Forgetting that % must be encoded
If your data contains literal percent signs (e.g. "50% off"), they must be encoded as %25 before inserting into a URL. Both encodeURI and encodeURIComponent handle this automatically.
Encode and Decode URLs Online
Need to quickly encode a URL or decode a percent-encoded string? The URL Encoder on DevEssentials supports both encodeURIComponent and encodeURI modes — all client-side, nothing sent to any server.
Ready to encode or decode a URL? Open the URL Encoder →
Frequently Asked Questions
What is the difference between %20 and + for spaces in URLs?▾
%20 is the standard percent-encoding for a space character per RFC 3986. It is safe everywhere in a URL — in path segments, query strings, and fragments.
+ is part of the HTML form encoding format (application/x-www-form-urlencoded). When a browser submits a GET form, spaces in field values are encoded as +, not %20. A + only means 'space' in a query string context when decoded by a form parser. In a URL path segment, + is a literal plus sign.
Rule of thumb: use %20 for spaces in paths and URIs; be aware that + in query strings may mean space depending on how the server decodes it.
Which characters must be percent-encoded in a URL?▾
RFC 3986 defines two categories. Unreserved characters are safe anywhere and never need encoding: A–Z, a–z, 0–9, hyphen (-), underscore (_), period (.), and tilde (~).
Reserved characters have special meaning in URL syntax: : / ? # [ ] @ ! $ & ' ( ) * + , ; =. They must be percent-encoded when used as data (not as structural delimiters).

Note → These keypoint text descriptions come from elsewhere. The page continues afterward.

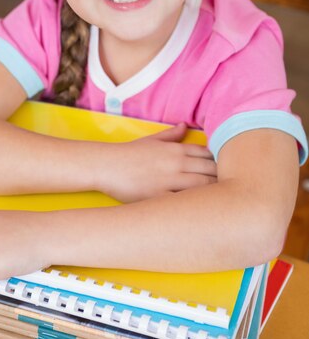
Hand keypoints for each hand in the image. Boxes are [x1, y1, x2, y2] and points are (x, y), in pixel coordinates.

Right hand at [100, 123, 216, 202]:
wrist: (107, 165)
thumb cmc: (128, 154)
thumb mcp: (151, 140)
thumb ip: (171, 135)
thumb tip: (185, 125)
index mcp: (177, 149)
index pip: (209, 155)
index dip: (221, 164)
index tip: (226, 173)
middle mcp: (177, 162)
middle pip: (211, 170)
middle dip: (224, 180)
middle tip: (231, 191)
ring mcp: (169, 179)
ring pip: (204, 185)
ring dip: (215, 193)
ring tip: (224, 204)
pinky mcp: (160, 196)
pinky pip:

Everything else — non-ASCII Unicode, spaces, control characters — must also be percent-encoded.
What is the difference between encodeURI and encodeURIComponent?▾
encodeURI(url) encodes a complete URL. It leaves reserved characters (: / ? # @ etc.) unencoded because they are part of the URL structure. Use this when you have a full URL string that you want to make safe without breaking its structure.

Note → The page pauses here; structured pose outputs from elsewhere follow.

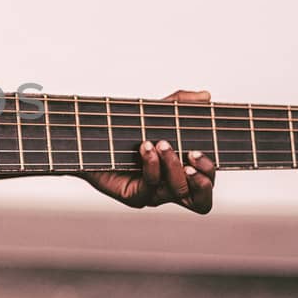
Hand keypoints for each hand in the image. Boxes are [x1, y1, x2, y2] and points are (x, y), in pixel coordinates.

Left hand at [80, 90, 216, 213]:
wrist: (88, 136)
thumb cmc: (125, 128)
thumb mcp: (155, 112)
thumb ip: (180, 103)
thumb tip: (205, 96)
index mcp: (181, 171)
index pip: (207, 184)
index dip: (210, 173)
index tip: (199, 150)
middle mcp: (169, 187)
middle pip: (201, 201)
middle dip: (202, 179)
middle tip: (192, 154)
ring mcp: (152, 194)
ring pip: (176, 191)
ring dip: (173, 164)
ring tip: (161, 142)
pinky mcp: (133, 196)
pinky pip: (150, 188)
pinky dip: (152, 166)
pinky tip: (145, 147)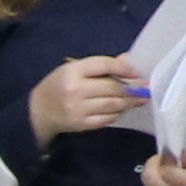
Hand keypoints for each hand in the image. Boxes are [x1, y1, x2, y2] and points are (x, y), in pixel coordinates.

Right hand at [26, 55, 142, 142]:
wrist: (38, 111)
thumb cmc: (60, 85)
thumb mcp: (75, 69)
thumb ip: (101, 66)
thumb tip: (130, 61)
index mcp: (72, 71)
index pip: (104, 65)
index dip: (125, 68)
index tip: (139, 72)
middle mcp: (75, 89)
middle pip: (113, 87)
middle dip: (133, 87)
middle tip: (147, 87)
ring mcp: (78, 109)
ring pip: (113, 104)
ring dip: (130, 101)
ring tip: (142, 98)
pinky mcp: (81, 124)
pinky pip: (107, 118)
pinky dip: (118, 113)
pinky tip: (123, 109)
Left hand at [143, 148, 185, 185]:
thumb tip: (183, 153)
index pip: (166, 170)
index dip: (164, 159)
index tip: (170, 153)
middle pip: (150, 179)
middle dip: (151, 165)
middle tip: (160, 159)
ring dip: (151, 174)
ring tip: (163, 168)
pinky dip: (152, 184)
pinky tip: (162, 179)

encodeURIComponent(value) encodes a single value intended for use inside a URL component (typically a query parameter value or path segment). It encodes reserved characters like /, ?, #, &, and = because those characters would break the URL structure if they appeared unencoded inside a parameter value. Use this for individual values you're building into a URL.

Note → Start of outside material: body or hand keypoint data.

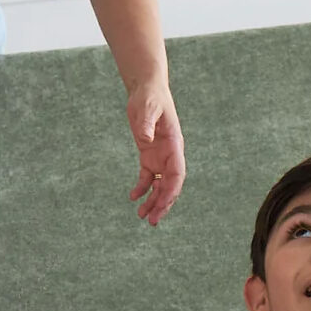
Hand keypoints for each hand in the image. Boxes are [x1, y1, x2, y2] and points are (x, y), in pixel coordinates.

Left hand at [127, 80, 185, 225]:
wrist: (146, 89)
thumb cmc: (150, 96)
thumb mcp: (147, 107)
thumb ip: (147, 124)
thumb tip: (145, 141)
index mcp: (175, 145)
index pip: (177, 174)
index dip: (171, 191)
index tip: (163, 205)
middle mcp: (170, 154)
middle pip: (170, 185)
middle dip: (163, 204)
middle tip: (152, 221)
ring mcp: (160, 156)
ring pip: (160, 184)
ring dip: (153, 201)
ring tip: (142, 217)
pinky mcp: (149, 155)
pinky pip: (148, 176)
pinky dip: (142, 188)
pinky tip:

What is double encoding and how do I avoid it?▾
Double encoding happens when an already-encoded string gets encoded again. The percent sign % itself gets encoded to %25, so %20 (space) becomes %2520 (literal '%20' instead of a space).
This often happens when encoding a URL that already contains encoded values, or when a framework automatically encodes values that you've already encoded manually. To avoid it: encode values exactly once before building the URL, and don't encode a URL that has already been constructed.
How does URL encoding handle Unicode characters?▾
Unicode characters are first converted to their UTF-8 byte sequence, then each byte is percent-encoded. For example, the é character (U+00E9) is represented as two bytes in UTF-8: 0xC3 0xA9, which encodes to %C3%A9 in a URL.
This is why a single Unicode character can produce multiple percent-encoded sequences. The decodeURIComponent() function in JavaScript automatically converts these UTF-8 sequences back to Unicode characters.